Thursday, April 09, 2009

Grantham

I don't how it works for the rest of you, but I found out last night that if I need to pray about something, it really helps of I'm in the place I'm praying about. That may seem complicated and unreasonable, but last night the place I needed to pray about was only a ten minute drive from my house. Joel needed to go in that direction anyways.

See, for whatever reason I have been extremely worried and stressed about paying for college. Well, I was upset and worried about more than that, but it's taking a lot for me to work through everything that's bugging me. I have troubles voicing my "deep down opinions" for fear that my parents won't honestly listen, therefore leaving me worse off. Except for the fact that I'll be worse off either way because everything just keeps eating away at me, which is probably one reason why I'm really looking forward to moving out. Even so, I have a feeling that these problems will follow me to whatever residence I end up living in.

Anyways, sorry to digress. As I mentioned, paying for college probably stresses me out more than the work load itself. Even though I have tuition remission, the bill for living (and breathing) at college is a lot for an 18 year old to pay with no help what so ever. Well, I haven't had any help yet. No scholarships (yet) or secret benefactors. I don't even know of anyone who could be a secret benefactor. All I have is my stupid stupid self who just works maybe 7 hours a week if I'm blessed enough, and has been making minimum wage for the past two years! Why did I ever take this in the first place?

So anyways, I'm looking for a new job, and hopefully a full time job for the summer. It's kinda hard to come to this realization before a holiday, because I can't just go out and ask for applications on Good Friday. Well, I could, but I really want to focus on Jesus, not money. I may have to let go of my not working on sundays thing, which bothers me. Seriously, I will die if I don't go to church.

I digressed again! My point is, since I didn't know what to do, and I didn't really feel like being around other people, I took Joel to Chill Time at Grantham, and went to the college library, to work on a scholarship essay. I needed to get online for something, probably just to check my email, but I couldn't access the college's internet on the laptop. I typed in my user name and password, but over and over again it wouldn't work. Even when I came home and tried to log onto my college email, that didn't work either. I don't know what's going on with that, so I hope no one important emails me on my college email. Anyways, I wrote down some ideas for the essay, and then headed down to the creek. I walked around and prayed. And I felt like praying that the place of my future schooling/residence really helped give focus. I know that God would've still been listening if i would've stayed home and prayed, but I would've been distracted. I'm always distracted while I'm trying to something important. Some family member is always either asking/telling me to do something, or wants to show me something, but I'm not getting graded on housework/chores/viewing random youtube videos, I'm getting graded on understanding Shakespeare, and doing calculus problems.(by the way, I'm starting to question why Shakespeare had to be so great. why couldn't he have been a fad that went out with the 16th century?) These distractions are part of the reason I refuse to live at home and go to college.

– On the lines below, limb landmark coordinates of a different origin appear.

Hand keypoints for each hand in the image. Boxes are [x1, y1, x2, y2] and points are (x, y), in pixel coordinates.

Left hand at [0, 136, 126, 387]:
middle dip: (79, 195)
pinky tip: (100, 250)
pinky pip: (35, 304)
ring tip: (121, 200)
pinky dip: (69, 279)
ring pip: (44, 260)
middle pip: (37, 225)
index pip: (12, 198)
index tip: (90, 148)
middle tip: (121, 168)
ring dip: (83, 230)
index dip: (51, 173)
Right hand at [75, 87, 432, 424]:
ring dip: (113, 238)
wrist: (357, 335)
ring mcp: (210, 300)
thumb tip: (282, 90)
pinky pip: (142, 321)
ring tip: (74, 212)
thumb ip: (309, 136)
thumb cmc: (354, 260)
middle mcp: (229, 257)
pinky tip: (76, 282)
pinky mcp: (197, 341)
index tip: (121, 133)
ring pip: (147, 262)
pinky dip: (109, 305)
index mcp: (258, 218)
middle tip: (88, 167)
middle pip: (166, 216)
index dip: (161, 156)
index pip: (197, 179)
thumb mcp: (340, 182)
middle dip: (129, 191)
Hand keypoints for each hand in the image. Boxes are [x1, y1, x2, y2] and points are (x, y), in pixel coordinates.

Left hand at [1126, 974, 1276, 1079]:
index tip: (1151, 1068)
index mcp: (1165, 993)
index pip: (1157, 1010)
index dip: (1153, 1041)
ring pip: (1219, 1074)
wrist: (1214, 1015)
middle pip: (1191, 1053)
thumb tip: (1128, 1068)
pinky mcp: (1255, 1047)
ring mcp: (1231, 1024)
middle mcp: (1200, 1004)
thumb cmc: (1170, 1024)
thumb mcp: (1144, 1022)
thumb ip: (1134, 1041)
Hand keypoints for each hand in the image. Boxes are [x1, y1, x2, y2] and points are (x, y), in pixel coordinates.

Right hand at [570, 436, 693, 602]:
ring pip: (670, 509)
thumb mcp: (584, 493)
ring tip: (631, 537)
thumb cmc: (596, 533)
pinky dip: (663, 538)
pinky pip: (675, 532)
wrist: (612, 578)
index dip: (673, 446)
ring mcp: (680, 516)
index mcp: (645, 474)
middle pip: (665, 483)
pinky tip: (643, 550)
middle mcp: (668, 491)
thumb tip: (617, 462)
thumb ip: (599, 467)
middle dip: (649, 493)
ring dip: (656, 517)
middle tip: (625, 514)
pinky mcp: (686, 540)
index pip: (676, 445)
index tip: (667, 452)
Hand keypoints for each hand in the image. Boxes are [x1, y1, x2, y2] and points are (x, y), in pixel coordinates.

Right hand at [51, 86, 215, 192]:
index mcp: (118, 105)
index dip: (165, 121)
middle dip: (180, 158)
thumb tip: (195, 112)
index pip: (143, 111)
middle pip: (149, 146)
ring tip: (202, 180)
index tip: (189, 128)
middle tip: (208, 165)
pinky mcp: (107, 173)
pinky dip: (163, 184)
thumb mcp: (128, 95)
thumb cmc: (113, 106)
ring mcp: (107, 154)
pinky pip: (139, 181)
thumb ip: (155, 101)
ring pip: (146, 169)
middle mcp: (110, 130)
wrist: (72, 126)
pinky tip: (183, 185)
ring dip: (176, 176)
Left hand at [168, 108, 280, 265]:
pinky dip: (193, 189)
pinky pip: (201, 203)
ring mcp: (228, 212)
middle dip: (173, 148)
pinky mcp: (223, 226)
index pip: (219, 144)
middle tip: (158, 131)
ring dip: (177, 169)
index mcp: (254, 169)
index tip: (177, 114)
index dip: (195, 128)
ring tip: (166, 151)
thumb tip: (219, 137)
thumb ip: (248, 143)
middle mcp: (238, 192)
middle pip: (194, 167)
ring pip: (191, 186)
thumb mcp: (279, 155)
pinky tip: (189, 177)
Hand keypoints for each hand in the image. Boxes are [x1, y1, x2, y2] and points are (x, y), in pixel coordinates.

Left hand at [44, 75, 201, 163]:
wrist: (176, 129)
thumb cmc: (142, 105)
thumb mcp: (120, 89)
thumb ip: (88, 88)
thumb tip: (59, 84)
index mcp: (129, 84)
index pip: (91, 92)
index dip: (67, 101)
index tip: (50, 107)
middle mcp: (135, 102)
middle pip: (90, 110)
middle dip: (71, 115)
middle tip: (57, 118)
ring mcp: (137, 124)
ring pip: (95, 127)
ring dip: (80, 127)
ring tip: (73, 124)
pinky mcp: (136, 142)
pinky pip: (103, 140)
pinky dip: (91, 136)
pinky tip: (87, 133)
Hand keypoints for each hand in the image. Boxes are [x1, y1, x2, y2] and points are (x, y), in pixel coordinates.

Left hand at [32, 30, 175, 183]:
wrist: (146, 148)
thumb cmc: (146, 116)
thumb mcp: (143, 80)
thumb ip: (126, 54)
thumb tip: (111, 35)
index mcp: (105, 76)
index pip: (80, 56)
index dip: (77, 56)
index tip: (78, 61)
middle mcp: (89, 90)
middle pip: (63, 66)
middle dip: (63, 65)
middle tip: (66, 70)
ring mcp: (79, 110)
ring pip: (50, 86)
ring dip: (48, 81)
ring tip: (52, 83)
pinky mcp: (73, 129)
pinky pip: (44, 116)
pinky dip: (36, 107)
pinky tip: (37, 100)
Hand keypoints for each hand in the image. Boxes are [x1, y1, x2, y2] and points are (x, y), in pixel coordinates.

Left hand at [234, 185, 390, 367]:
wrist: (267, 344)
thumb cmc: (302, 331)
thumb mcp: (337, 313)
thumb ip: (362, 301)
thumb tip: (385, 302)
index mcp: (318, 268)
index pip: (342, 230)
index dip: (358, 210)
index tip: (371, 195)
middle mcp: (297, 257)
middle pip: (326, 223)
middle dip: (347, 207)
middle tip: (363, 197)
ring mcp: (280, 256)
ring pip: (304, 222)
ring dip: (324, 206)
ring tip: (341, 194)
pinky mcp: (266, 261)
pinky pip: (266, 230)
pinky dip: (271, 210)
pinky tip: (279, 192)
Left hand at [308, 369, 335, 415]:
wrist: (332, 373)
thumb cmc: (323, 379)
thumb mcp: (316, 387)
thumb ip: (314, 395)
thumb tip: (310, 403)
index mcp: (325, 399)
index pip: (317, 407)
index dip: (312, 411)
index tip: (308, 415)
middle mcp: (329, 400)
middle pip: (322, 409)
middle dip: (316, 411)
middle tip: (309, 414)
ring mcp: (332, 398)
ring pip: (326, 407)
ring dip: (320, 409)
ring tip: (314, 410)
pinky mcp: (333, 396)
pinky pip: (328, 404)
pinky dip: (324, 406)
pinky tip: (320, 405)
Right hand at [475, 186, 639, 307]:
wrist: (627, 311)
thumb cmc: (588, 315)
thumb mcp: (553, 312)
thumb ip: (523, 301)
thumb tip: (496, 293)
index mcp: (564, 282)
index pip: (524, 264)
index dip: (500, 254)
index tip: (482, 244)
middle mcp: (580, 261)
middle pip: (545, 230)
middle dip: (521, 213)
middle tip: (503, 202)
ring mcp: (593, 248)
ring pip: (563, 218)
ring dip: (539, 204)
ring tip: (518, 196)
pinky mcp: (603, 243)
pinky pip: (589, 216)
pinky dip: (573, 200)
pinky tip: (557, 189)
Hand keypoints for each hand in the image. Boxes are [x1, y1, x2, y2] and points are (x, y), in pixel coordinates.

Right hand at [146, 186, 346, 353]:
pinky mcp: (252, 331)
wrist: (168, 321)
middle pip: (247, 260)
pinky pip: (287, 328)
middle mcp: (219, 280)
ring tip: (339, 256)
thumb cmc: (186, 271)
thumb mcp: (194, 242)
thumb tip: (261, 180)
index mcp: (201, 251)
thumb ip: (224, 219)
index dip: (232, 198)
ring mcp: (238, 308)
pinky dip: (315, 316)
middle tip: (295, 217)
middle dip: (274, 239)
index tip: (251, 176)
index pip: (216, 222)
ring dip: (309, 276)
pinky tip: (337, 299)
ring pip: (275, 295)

I really felt at peace while I walked back to Lady Blue.(um..that's our mini van. i have a bit of an emotional attachment to that thing) I'm not exactly sure where to go from here.(insert Pillar song) I guess I need to continue with my job search. I did come to the conclusion that if Jesus can sacrifice His life, maybe I can sacrifice sleep, school work, and sundays(afternoons and evenings). I'm working on being open to pretty much anything, as long as it pays, and can give me lots of hours over the summer. I'll be sad to leave the pizza buffet, seeing how it's been apart of my life for the past two years. They can't give me the hour i need/have been looking for.

I also found last night that walking helps my anger. I've always had problems with anger, but no one bothered to show me practical ways to get rid of it. The only problem with my solution is that I'm not allowed to walk in town after dark, because I'm a vulnerable adult who could get mugged or something. So that leaves me with one other option: writing. How is it that I can never meet word requirements on essays about natural disasters, and yet I have gone on and on and on just now? I have no problem writing. My grammer and style, and comma uses suck, but I like writing.

Speaking of which, I need to switch laundry and then write more for my essay. Maybe later today I can post about planning our lives around TV, and how it's starting to really disgust me, and how I fear it can tear a family a part.